Me assustei com a pergunta _ Porquê... olhe para mim?
_ Não parei de olha-la desde que você chegou aqui.
_ Este corpo lhe é desejável?
_ Este é o seu problema! _ riu divertido _ Sim, Katherine. Esse corpo é lindo. E me é desejável _ me ofereceu o seu braço, que eu peguei, e começamos a caminhar _ Mas você ainda não me disse “sim”. Por isso, você vai dormir no quarto de hóspedes _ sorriu.
Chegamos em um lindo quarto com decoração feminina. Havia uma camisola sobre a cama e chinelos de inverno no chão perto da cama.
_ O quarto foi preparado para você. Tem roupas e calçados no armário. Espero que você goste. Se precisar de algo, peça para as moças que viram acorda-la pela manhã.
_ Está tudo ótimo _ corei por toda a consideração que recebi do nada, desde que cheguei naquela casa _ Obrigada.
O Uriel me abraçou amigavelmente e beijou a minha testa passando a mão pela minha barriga _ Boa noite aos dois _ fechou a porta atrás de si mesmo ao sair.
Logo em seguida bateram na porta e eu abri pensando que o Uriel tivesse esquecido algo. Mas eram duas garotas de uniforme.
_ Boa noite, my Lady Katherine _ disseram entrando _ Vamos ajuda-la a se preparar para dormir.

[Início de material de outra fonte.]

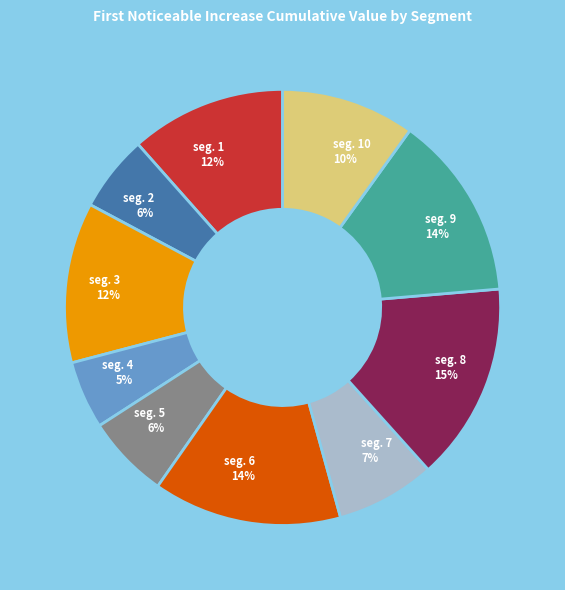

Which category has the biggest portion of the pie?

seg. 8 15%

E assim fizeram. Me ajudaram a trocar de roupas, pentearam os meus cabelos. Uma terceira moça me serviu um chá calmante para me ajudar a dormir. Os lençóis eram tão macios e cheirosos!
Tomei um café da manhã farto. O Uriel parecia muito irritado com a claridade, como se estivesse de ressaca. Nem fingiu interesse pela comida desta vez. Bebeu duas xicaras de chá e mais nada.
_ Odeio manhãs e dias ensolarados! _ foi o que ele respondeu quando eu comentei.
_ Tem uma resposta para mim? _ foi a sua segunda frase depois de um bom dia.
_ A resposta é sim.
O tempo passou muito rápido para mim. Durante estes dezoito anos eu fui feliz, fui senhora, nunca escrava. O meu filho, Lui teve um grande pai. Nunca entendi o fato do Uriel nunca comer nada solido depois da minha primeira refeição aqui. Assim também como nunca entendi que ele nunca se demorasse na cama há noite. Mas, na verdade, isso nunca interferiu em nada.
Estive doente e parti em paz, sabendo que o Lui estava em boas mãos.